Magnetic warping in topological insulators

TL;DR

This paper investigates how magnetic ordering affects the electronic structure of topological insulators, revealing changes in surface state symmetry and proposing a new method to detect magnetic order through surface electronic measurements.

Contribution

It demonstrates the change from hexagonal to trigonal warping of Dirac cones at magnetic transition temperatures and links surface state energy splittings to magnetic ordering detection.

Findings

Dirac cone warping changes symmetry at magnetic transition.

Energy splitting between surface states indicates magnetic order.
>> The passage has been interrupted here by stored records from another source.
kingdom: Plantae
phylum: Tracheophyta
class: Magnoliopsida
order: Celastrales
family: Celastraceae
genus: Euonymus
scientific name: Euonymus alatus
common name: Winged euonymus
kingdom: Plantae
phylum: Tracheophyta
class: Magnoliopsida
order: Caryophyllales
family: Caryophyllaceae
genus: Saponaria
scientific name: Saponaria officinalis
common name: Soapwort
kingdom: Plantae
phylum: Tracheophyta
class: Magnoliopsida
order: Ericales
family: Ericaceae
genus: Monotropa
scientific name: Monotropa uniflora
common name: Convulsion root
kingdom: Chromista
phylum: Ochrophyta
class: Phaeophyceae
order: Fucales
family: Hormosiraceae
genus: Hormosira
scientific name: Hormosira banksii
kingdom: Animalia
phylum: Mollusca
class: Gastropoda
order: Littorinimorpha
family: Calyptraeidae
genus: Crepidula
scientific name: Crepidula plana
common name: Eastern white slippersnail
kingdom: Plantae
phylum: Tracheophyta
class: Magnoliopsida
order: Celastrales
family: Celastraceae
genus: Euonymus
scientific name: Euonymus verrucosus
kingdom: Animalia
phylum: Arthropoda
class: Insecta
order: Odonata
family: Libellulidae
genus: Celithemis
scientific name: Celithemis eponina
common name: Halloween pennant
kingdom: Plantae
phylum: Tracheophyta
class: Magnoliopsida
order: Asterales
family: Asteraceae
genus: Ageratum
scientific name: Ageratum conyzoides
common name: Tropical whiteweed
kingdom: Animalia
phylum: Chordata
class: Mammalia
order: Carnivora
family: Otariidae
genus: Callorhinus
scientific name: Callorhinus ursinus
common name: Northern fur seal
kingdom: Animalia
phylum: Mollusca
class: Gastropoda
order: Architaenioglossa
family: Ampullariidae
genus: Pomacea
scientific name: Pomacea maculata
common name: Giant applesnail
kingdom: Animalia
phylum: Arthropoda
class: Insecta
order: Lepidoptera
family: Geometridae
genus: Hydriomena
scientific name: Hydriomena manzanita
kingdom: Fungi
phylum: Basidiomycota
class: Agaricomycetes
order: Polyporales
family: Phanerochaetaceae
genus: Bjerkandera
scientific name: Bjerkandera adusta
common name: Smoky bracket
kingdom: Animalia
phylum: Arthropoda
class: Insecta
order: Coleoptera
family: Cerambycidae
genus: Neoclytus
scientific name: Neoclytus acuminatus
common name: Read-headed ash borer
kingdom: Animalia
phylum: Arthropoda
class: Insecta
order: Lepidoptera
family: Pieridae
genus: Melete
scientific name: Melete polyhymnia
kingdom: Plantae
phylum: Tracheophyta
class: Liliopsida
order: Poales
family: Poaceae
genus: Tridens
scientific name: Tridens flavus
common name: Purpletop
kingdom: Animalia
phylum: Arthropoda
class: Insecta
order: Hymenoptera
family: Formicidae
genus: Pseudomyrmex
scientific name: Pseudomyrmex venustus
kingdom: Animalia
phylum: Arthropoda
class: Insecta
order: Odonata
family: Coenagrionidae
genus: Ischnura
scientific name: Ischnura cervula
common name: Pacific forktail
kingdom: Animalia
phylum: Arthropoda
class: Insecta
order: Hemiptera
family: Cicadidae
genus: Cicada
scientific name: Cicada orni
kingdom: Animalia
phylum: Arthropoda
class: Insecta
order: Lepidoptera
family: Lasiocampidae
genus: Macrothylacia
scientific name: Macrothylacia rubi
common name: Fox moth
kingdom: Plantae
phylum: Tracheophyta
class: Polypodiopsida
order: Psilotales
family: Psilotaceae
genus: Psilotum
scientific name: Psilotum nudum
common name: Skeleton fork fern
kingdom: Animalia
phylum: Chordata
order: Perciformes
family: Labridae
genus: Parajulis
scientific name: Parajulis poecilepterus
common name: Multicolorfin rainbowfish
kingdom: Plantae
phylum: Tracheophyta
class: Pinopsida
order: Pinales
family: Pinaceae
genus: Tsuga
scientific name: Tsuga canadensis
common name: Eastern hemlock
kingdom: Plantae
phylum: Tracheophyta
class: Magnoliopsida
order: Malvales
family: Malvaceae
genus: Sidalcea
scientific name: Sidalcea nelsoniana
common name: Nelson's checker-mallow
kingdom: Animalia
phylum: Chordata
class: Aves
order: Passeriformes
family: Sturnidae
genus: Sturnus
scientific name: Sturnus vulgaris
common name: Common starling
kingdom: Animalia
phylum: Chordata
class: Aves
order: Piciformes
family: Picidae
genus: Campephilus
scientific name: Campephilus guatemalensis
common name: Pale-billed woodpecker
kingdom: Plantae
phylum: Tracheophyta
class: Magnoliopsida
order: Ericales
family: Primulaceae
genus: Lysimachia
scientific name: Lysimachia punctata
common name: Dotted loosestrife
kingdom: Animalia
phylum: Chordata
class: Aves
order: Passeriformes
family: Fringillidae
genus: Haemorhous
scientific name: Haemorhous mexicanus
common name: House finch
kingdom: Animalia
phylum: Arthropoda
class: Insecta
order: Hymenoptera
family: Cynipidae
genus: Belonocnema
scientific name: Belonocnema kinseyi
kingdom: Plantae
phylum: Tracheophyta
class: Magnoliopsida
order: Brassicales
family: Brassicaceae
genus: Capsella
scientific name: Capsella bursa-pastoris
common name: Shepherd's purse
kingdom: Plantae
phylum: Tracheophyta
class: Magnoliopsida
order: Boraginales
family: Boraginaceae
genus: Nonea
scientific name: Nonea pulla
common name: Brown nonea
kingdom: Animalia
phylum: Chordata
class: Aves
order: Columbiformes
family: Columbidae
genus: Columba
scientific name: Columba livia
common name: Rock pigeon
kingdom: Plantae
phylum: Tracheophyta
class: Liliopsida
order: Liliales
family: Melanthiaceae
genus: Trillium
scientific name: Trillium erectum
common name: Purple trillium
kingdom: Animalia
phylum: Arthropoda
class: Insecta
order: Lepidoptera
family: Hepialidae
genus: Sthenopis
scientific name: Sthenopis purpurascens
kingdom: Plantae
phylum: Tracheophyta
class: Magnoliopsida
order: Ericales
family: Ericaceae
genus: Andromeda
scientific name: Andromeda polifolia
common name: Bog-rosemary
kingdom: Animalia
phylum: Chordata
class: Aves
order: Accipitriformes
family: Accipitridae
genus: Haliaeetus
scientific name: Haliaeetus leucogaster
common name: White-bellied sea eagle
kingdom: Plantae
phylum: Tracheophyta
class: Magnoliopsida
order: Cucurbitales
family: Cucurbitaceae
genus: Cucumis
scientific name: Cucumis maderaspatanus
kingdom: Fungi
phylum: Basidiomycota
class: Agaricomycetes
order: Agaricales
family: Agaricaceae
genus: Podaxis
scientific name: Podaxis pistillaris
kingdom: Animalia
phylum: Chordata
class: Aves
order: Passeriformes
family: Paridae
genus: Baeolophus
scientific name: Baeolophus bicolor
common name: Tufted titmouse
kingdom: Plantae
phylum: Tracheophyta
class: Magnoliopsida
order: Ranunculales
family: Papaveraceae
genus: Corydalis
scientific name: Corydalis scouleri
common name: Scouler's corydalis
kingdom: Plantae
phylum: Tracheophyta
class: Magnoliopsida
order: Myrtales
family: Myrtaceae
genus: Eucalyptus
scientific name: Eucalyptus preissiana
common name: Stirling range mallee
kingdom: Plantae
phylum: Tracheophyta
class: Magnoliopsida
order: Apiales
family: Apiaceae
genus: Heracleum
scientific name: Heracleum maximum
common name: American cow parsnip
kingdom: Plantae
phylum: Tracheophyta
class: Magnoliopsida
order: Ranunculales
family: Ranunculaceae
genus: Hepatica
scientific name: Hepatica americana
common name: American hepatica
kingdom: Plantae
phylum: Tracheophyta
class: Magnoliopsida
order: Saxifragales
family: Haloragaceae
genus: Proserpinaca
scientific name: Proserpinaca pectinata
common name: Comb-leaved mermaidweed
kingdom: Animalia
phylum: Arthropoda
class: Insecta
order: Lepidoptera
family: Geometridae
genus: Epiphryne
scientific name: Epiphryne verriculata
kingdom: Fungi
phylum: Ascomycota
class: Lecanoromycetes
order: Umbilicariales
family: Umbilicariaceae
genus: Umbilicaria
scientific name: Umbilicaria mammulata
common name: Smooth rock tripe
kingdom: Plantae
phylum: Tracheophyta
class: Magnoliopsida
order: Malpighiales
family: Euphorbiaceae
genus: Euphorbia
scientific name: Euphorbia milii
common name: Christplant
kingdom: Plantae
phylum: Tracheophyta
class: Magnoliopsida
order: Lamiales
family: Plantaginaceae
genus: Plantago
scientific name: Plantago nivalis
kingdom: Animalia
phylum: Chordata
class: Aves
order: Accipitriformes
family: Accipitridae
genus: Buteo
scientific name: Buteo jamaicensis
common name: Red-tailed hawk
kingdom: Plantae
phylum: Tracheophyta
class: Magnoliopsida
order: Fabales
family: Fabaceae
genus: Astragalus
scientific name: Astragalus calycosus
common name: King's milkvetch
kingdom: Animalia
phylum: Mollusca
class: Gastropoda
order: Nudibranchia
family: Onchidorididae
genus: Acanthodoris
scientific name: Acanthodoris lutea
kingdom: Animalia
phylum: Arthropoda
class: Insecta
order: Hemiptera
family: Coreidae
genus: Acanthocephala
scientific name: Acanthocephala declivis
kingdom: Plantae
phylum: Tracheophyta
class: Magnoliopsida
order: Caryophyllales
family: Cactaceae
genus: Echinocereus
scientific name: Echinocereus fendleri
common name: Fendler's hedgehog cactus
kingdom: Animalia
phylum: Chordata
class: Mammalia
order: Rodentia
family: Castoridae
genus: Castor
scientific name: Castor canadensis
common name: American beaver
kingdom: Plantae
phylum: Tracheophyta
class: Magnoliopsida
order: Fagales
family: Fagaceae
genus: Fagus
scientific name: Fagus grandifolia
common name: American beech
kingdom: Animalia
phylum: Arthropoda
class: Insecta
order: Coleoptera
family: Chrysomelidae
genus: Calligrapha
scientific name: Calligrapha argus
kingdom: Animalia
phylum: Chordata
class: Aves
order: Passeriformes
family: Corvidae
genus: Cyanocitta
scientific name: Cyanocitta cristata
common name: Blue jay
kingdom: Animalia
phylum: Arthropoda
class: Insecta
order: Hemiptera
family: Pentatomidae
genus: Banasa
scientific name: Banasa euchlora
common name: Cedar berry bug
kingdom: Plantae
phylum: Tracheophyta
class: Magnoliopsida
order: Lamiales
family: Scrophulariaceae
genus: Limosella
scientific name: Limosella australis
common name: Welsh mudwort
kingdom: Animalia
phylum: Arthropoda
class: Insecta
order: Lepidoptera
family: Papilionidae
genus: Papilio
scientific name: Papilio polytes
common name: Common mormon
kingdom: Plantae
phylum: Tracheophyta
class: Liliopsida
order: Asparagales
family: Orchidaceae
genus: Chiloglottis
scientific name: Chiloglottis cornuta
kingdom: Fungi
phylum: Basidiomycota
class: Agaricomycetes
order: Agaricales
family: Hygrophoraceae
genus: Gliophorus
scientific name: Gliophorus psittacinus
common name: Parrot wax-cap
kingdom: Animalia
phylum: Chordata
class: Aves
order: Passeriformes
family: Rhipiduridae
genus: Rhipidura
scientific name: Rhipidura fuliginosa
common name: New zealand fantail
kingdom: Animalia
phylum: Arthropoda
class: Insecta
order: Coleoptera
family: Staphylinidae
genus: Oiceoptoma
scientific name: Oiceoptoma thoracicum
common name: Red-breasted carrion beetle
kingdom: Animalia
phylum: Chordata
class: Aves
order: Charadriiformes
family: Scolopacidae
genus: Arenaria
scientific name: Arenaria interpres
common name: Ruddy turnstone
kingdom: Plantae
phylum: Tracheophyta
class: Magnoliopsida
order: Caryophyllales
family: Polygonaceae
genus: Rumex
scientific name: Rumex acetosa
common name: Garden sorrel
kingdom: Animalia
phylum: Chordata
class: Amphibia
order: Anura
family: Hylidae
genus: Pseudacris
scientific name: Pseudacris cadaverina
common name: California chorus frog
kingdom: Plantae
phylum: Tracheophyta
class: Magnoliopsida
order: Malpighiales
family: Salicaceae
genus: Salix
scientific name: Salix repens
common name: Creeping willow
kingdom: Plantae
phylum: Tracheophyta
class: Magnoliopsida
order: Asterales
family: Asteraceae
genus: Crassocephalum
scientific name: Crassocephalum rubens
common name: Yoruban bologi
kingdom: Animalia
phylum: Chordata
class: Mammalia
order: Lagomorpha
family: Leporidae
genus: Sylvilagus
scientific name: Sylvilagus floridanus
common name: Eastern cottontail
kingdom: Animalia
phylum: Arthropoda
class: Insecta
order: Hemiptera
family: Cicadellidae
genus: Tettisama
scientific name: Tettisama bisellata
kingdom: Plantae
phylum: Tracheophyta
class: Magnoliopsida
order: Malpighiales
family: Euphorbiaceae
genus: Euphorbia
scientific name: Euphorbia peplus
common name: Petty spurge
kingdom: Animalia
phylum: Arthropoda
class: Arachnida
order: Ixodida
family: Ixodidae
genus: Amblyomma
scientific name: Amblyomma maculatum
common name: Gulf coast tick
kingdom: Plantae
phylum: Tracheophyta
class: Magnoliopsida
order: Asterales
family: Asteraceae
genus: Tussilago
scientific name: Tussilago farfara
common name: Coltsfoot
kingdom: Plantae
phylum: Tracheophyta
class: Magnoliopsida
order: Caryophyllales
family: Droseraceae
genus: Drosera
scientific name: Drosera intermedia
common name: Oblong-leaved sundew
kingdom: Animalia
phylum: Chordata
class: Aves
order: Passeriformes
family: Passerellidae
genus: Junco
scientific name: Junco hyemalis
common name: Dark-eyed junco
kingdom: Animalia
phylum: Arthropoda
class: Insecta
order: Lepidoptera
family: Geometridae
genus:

Trigonal warping is sensitive to surface magnetic flux direction.

Abstract

We analyze the electronic structure of topological surface states in the family of magnetic topological insulators MnBi$_{2n}$Te$_{3n+1}$. We show that, at natural-cleavage surfaces, the Dirac cone warping changes its symmetry from hexagonal to trigonal at the magnetic ordering temperature. In particular, an energy splitting develops between the surface states of same band index but opposite surface momenta upon formation of the long-range magnetic order. As a consequence, measurements of such energy splittings constitute a simple protocol to detect the magnetic ordering via the surface electronic structure, alternative to the detection of the surface magnetic gap. Interestingly, while the latter signals a nonzero surface magnetic flux, the trigonal warping predicted here is, in addition, sensitive to the direction of the surface magnetic flux.